Doorgaan naar inhoud

Doorgaan naar inhoudsopgave

Praktijken die God haat

Praktijken die God haat

Les 10

Praktijken die God haat

Hoe moet u tegenover dingen staan die God slecht noemt? (1)

Welke soorten van seksueel gedrag zijn verkeerd? (2)

Hoe moet een christen liegen bezien? (3) gokken? (3) stelen? (3) geweld? (4) spiritisme? (5) dronkenschap? (6)

Hoe kan iemand breken met verkeerde praktijken? (7)

1. Dienstknechten van God hebben liefde voor het goede. Maar zij moeten ook het kwade leren haten (Psalm 97:10). Dat betekent bepaalde praktijken die God haat, te mijden. Wat zijn enkele van die praktijken?

2. Hoererij: Seks voor het huwelijk, overspel, bestialiteit, incest en homoseksualiteit zijn allemaal ernstige zonden tegen God (Leviticus 18:6; Romeinen 1:26, 27; 1 Korinthiërs 6:9, 10). Als een paar niet getrouwd is maar samenwoont, dienen zij uit elkaar te gaan of anders voor de wet te trouwen. — Hebreeën 13:4.

3. Liegen, gokken, stelen: Jehovah God kan niet liegen (Titus 1:2). Personen die zijn goedkeuring willen ontvangen, moeten liegen vermijden (Spreuken 6:16-19; Kolossenzen 3:9, 10). Iedere vorm van gokken is bezoedeld door hebzucht. Christenen doen dan ook aan geen enkele vorm van gokken, zoals loterijen, paardenrennen en bingo (Efeziërs 5:3-5). En christenen stelen niet. Zij zullen niet welbewust gestolen waar kopen of dingen zonder toestemming wegnemen. — Exodus 20:15; Efeziërs 4:28.

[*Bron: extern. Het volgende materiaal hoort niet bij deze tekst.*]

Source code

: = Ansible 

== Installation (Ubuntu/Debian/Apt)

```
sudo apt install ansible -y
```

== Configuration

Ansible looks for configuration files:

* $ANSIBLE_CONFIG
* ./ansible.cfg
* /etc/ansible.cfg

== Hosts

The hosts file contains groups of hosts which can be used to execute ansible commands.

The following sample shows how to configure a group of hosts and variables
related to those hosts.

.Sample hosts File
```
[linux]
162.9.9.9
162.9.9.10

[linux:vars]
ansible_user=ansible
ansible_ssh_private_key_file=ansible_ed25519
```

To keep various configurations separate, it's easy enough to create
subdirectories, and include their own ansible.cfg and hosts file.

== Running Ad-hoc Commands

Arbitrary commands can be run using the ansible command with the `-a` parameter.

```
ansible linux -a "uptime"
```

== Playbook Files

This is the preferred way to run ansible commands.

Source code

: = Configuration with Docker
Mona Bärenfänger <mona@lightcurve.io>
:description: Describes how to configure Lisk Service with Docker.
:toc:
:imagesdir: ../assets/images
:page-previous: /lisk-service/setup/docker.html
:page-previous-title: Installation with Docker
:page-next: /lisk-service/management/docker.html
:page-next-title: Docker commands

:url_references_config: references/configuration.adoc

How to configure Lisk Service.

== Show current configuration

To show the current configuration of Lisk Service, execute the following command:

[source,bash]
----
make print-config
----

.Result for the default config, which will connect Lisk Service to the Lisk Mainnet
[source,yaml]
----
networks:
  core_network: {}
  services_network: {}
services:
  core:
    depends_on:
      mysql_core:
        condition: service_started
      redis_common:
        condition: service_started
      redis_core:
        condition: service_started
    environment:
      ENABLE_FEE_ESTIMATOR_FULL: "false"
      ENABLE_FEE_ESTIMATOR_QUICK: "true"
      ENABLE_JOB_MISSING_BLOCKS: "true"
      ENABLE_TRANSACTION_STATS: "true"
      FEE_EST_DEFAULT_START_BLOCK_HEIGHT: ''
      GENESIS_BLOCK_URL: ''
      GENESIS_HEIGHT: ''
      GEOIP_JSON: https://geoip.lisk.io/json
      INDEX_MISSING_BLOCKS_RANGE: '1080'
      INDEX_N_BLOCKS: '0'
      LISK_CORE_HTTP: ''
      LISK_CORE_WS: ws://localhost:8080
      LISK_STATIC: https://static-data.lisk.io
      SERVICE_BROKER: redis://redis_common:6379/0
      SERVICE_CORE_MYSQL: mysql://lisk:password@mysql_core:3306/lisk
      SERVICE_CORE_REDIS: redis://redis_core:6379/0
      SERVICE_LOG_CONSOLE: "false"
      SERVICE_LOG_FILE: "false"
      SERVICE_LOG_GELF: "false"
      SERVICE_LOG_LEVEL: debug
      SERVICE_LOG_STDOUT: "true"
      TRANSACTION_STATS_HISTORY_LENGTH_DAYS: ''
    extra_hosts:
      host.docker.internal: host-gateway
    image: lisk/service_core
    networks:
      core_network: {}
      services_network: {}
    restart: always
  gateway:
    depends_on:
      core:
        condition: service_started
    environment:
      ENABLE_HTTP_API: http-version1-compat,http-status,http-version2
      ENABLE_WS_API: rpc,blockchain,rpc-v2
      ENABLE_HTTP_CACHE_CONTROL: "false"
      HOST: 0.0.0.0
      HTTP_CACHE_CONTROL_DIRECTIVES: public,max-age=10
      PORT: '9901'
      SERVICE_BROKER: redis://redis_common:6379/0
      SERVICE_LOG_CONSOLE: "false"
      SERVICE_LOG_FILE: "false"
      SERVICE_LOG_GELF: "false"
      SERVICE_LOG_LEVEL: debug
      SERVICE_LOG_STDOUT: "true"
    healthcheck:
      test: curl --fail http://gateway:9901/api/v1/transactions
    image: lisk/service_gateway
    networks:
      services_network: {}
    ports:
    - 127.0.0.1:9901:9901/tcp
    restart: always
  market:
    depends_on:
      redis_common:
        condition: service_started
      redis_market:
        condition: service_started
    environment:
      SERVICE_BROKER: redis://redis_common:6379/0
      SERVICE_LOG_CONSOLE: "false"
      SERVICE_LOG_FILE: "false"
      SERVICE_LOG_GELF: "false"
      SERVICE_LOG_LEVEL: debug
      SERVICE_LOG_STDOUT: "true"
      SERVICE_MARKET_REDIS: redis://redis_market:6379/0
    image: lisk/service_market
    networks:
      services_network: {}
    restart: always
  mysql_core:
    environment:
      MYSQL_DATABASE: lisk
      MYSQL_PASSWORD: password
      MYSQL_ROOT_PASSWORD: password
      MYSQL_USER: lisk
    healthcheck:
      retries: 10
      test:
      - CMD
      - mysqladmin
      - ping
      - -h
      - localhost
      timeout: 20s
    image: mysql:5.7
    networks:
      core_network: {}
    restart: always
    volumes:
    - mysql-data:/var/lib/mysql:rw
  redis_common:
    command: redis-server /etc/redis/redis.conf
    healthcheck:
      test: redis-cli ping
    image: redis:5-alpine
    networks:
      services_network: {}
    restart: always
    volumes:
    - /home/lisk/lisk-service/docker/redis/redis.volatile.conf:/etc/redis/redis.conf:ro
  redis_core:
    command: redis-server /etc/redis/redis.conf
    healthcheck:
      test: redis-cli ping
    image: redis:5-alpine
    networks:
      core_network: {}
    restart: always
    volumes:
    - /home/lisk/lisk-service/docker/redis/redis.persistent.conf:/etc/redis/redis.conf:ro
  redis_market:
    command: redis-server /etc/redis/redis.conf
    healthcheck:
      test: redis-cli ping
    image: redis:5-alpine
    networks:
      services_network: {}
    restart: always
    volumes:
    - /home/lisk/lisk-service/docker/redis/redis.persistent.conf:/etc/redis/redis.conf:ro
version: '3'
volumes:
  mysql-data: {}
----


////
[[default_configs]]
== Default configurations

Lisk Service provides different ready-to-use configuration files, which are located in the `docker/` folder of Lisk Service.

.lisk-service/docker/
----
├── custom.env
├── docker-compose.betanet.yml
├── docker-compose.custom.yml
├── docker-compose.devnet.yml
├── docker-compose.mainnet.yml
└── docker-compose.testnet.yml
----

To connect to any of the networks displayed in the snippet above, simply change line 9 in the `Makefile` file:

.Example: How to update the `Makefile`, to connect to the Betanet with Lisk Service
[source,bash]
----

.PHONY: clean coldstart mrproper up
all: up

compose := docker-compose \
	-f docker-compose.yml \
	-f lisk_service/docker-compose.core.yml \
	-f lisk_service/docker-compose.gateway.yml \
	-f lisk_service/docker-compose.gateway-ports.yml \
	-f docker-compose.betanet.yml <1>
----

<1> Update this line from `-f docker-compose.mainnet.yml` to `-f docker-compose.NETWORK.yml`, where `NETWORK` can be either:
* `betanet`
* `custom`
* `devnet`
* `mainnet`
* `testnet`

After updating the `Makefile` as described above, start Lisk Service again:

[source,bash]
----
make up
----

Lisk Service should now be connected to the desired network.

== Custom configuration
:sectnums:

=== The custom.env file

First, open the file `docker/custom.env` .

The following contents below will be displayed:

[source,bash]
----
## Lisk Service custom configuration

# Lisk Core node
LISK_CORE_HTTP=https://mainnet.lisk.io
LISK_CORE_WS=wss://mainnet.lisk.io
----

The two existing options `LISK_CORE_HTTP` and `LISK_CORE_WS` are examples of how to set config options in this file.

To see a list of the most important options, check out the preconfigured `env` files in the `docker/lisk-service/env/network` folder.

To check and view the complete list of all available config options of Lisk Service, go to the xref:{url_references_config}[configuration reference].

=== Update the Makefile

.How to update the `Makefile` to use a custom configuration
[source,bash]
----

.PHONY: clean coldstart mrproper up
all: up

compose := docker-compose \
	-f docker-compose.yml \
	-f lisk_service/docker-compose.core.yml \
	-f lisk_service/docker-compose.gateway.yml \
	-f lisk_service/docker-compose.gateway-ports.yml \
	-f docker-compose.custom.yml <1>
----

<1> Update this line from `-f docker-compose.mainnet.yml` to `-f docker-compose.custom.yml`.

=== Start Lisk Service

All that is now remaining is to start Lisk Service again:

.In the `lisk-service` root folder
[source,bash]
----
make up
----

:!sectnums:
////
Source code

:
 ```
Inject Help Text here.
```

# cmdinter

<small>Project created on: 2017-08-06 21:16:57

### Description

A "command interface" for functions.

4. Woedeaanvallen, geweld: Onbeheerste woede kan tot daden van geweld leiden (Genesis 4:5-8). Een gewelddadig persoon kan niet Gods vriend zijn (Psalm 11:5; Spreuken 22:24, 25). Het is verkeerd wraak te nemen of dingen die anderen ons wellicht aandoen, te vergelden. — Spreuken 24:29; Romeinen 12:17-21.

5. Magische bezweringen en spiritisme: Sommigen doen een beroep op de macht van de geesten in een poging ziekten te genezen. Anderen beheksen hun vijanden om hen ziek te maken of zelfs te doden. De macht achter al deze praktijken is Satan. Daarom moeten christenen daar geen deel aan hebben (Deuteronomium 18:9-13). Dicht bij Jehovah blijven is de beste bescherming tegen toverspreuken die misschien door anderen over ons zijn uitgesproken. — Spreuken 18:10.

6. Dronkenschap: Het is niet verkeerd wat wijn, bier of andere drank te gebruiken (Psalm 104:15; 1 Timotheüs 5:23). Maar zwaar drinken en dronkenschap zijn verkeerd in Gods ogen (1 Korinthiërs 5:11-13; 1 Timotheüs 3:8). Te veel drinken kan uw gezondheid ruïneren en uw gezin ontwrichten. Het kan er ook toe leiden dat u gemakkelijk voor andere verlokkingen bezwijkt. — Spreuken 23:20, 21, 29-35.

7. Personen die dingen beoefenen waarvan God zegt dat ze slecht zijn, zullen „Gods koninkrijk niet . . . beërven” (Galaten 5:19-21). Als u God werkelijk liefhebt en hem wilt behagen, kunt u met deze praktijken breken (1 Johannes 5:3). Leer te haten wat God slecht noemt (Romeinen 12:9). Ga om met mensen die godvruchtige gewoonten bezitten (Spreuken 13:20). Rijpe christelijke metgezellen kunnen een bron van hulp blijken te zijn (Jakobus 5:14). Verlaat u bovenal op Gods hulp door middel van gebed. — Filippenzen 4:6, 7, 13.